É sobre esse recorte que quero trabalhar indagando se o que move os jihadistas é uma causa religiosa, o afeto do ódio, ou, ao contrário, um tipo de gozo inédito até os dias de hoje.
Não sem a perspectiva do sujeito
Ao longo dos séculos, inúmeras invasões e tentativas de ocidentalizar a cultura islâmica foram justificativa para o ódio ao Ocidente. Depois do 11 de setembro, o medo intensificou o preconceito e serviu de justificativa para medidas de segurança adotadas no mundo inteiro, que têm como alvo principal os jovens muçulmanos. Além disso, símbolos sagrados, como a figura de Alá e de Maomé, são alvos de profanação e blasfêmia, o véu é proibido nas escolas francesas e há dificuldade para conseguir emprego por causa das 5 orações diárias. Enfim, tudo corrobora para o mal-estar, que Miller situa no corpo: “Não há corpo de muçulmano que não trema quando o herege blasfema”, ou ainda, “a blasfêmia é uma indecência”[2].
Há também o ataque que corrói bases dessa cultura: o discurso capitalista, os ideais iluministas, a promoção do individualismo, a flexibilização da moralidade, o laicismo, a liberação sexual, a igualdade de gêneros, dentre outras. Mas, para pensarmos o terrorismo a partir da psicanálise, devemos incluir nessa análise os fatores contingentes de um gozo para além das explicações sociais e culturais, ou seja, é necessário humanizar o terrorista, como indicava Lacan[3], advertidos por Miller a não nos deixarmos “hipnotizar pela causa”[4].

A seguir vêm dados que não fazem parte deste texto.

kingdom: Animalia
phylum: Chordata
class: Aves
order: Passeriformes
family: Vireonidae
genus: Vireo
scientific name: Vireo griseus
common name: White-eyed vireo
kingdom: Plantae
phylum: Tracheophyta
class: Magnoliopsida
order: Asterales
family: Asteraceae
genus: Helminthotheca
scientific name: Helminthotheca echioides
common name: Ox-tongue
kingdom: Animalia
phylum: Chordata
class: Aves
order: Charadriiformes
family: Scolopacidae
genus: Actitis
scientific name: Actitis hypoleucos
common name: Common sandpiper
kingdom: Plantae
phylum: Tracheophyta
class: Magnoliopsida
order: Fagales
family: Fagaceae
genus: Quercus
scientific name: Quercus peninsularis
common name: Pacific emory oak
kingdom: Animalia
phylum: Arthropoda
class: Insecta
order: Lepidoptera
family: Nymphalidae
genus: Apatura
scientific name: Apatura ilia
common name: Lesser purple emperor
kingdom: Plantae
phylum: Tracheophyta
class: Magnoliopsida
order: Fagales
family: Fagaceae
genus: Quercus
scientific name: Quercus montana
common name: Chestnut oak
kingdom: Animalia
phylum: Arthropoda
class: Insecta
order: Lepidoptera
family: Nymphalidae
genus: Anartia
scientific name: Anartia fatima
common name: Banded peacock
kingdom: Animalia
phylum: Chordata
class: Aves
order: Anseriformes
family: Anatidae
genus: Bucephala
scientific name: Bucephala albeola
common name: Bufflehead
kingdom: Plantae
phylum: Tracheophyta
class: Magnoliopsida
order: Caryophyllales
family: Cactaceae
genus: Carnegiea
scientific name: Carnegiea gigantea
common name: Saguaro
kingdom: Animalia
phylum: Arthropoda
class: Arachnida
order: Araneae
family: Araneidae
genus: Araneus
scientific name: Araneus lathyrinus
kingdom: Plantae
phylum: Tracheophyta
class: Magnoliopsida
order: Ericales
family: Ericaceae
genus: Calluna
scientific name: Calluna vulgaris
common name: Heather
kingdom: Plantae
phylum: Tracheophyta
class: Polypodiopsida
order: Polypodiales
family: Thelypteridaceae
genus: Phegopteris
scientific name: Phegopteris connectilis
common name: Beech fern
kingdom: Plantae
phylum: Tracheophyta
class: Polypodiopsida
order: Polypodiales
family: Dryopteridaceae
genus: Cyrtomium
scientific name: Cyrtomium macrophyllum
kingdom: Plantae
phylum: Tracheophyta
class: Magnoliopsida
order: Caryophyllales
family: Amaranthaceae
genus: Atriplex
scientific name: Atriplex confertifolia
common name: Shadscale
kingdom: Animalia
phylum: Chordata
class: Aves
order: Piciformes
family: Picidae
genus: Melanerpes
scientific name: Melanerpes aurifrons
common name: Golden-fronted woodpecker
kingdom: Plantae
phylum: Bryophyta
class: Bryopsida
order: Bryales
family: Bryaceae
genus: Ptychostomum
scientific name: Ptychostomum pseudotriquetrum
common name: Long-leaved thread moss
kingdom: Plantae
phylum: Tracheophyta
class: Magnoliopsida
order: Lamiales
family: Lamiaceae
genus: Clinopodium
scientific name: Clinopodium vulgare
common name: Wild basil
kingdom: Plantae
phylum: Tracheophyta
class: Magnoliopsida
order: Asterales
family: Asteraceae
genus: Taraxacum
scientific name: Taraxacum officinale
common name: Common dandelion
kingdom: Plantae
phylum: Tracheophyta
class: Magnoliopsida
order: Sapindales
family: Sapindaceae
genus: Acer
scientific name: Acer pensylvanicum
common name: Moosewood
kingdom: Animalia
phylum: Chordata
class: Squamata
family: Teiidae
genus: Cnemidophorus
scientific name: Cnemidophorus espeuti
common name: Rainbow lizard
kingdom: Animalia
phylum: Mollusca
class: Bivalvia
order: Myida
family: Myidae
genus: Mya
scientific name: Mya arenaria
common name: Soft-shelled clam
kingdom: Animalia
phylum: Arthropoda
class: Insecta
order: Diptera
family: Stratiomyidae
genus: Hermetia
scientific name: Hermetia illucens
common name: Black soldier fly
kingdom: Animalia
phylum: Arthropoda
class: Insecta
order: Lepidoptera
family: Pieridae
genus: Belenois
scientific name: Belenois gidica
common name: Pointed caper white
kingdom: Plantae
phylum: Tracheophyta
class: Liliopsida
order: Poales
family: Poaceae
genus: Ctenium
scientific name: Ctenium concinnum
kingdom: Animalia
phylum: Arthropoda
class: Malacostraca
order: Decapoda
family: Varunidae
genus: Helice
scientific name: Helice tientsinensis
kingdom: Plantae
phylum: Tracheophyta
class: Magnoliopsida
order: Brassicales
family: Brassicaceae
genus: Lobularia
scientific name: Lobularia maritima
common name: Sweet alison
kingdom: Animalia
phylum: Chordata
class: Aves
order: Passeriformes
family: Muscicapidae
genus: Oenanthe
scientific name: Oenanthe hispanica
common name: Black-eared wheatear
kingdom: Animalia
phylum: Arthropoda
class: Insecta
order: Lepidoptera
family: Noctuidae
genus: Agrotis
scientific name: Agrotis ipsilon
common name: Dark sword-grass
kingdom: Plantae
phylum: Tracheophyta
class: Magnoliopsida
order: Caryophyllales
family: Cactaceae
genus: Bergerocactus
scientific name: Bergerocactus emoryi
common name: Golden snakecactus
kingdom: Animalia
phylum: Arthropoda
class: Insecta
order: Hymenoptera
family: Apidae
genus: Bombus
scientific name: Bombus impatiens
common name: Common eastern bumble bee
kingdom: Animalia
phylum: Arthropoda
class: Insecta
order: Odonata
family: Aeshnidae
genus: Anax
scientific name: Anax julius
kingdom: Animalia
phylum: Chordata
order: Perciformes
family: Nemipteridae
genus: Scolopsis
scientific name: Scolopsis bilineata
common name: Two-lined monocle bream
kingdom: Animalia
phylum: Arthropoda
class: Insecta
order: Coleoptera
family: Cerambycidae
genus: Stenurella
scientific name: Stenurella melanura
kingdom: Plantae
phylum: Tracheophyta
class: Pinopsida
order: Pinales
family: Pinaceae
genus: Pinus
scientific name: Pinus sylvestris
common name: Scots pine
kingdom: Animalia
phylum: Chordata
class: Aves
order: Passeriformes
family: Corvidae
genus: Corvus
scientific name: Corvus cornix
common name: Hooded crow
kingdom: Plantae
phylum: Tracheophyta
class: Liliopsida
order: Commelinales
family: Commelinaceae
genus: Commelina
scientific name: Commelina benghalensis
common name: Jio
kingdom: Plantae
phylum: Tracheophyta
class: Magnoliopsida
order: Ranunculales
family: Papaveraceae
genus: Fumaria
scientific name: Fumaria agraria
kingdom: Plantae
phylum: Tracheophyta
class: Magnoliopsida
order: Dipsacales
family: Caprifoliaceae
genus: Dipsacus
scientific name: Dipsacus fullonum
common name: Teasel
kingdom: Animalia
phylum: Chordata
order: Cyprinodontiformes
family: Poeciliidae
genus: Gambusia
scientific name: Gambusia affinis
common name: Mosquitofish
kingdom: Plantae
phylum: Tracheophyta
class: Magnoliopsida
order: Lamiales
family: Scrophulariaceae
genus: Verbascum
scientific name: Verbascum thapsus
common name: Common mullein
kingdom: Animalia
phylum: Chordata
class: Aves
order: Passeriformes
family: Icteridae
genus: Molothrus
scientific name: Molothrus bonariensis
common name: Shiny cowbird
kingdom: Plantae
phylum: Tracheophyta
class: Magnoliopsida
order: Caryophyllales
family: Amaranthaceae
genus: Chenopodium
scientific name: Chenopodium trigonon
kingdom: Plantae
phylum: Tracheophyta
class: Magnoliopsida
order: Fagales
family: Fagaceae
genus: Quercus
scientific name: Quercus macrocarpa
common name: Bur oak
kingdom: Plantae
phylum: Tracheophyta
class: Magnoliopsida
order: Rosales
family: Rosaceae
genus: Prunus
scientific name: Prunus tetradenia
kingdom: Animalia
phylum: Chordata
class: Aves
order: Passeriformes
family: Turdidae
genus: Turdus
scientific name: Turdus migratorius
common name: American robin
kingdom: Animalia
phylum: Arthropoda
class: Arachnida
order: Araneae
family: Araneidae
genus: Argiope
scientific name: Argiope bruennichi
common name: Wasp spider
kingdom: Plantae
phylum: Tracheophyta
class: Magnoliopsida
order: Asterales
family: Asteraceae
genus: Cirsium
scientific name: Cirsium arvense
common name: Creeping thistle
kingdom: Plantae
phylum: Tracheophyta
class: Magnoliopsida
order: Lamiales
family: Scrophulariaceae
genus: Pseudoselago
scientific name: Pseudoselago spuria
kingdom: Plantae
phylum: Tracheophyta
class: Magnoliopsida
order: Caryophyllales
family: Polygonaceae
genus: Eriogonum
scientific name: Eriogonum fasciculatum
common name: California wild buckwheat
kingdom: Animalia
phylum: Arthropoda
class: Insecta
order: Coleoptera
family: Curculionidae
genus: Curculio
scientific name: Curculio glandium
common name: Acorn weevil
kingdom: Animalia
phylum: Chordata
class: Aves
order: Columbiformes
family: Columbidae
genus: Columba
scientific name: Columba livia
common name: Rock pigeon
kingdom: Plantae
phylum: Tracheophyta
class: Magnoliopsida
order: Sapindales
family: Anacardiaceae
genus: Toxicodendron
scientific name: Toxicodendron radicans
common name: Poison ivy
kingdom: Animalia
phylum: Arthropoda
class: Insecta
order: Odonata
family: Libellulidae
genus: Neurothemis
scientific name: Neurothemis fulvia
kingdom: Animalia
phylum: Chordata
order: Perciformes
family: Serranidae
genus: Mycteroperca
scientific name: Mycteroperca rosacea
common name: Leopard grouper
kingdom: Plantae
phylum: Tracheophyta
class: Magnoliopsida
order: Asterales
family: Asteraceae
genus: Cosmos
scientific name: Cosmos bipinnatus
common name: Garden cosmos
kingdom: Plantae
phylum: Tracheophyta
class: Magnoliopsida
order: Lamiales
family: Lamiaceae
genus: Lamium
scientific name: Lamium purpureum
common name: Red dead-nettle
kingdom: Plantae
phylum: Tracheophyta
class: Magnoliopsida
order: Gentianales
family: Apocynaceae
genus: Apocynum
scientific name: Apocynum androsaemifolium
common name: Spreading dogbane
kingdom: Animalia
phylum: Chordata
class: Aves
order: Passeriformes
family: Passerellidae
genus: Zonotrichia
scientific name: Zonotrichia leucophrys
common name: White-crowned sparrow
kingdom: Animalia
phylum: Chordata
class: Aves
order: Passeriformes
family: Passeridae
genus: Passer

Nesse sentido, a contribuição de Benslama e Benzine, tomada pela via proposta por Laurent, traz uma perspectiva particular do que costumamos chamar de “terrorismo islâmico”.
Quem são os terroristas?
Benslama insiste que não há um perfil do terrorista; no entanto, ressalta que eles são majoritariamente jovens muçulmanos entre 15 e 25 anos. Em geral são pobres, vivem em uma “precariedade subjetiva”[5] e clamam por justiça social. De 2013 para cá perceber-se a concorrência de jovens originários da classe média que, diferente dos jovens pobres, clamam por autoridade e definição clara das normas, buscando “retraçar as fronteiras entre a permissão e o proibido de uma forma explícita”[6]. Independente da classe social, têm em comum o sentimento de viverem em um mundo onde não há lugar para eles, de serem vítimas de uma ordem social e política que os exclui e os discrimina por seus hábitos, aparência e costumes. Segundo Khosrokhavar, “o islamismo radical opera uma inversão mágica que transforma o desprezo de si em desprezo do outro e a indignidade em sacralização de si, mesmo que à custa dos outros”[7]. Essa inversão parte de uma indignação da qual os imãs se aproveitam para construírem o ódio que justifica suas ações. O ódio não é consubstancial à violência, mas tem como propriedade fazer laço social, nesse caso, forjando uma identidade.
É justamente essa identidade que Benslama chama de “super-muçulmano”, aquele “que quer ser mais muçulmano do que o muçulmano que é”[8]. Para tal, exacerbam os sinais externos de lealdade nas roupas que vestem, nos rituais que executam e na obsessão pela pureza. Muitos são delinquentes que encontram na jihad uma forma de inscreverem-se no Outro de uma maneira nobre – “vingar uma vida desvalorizada, adquirir um sentimento de existência superior tornando-se heróis”[9]
Segundo Benslama, a oferta de radicalização se beneficia das “falhas subjetivas para transformá-las em um desejo furioso de sacrifício”[10] e fazer deles neo-mártires. O antigo mártir islâmico morria sem querer, como consequência de sua profissão de fé. Já o neo-mártir pratica o auto-sacrifício pelo “desejo de morrer por ódio à vida”[11]. Morrem, paradoxalmente, em busca de “uma vida mais elevada”[12]. Esses jovens que almejam uma subjetividade heroica pela via da violência, são designados por Khosrokhavar de “heróis negativos”[13].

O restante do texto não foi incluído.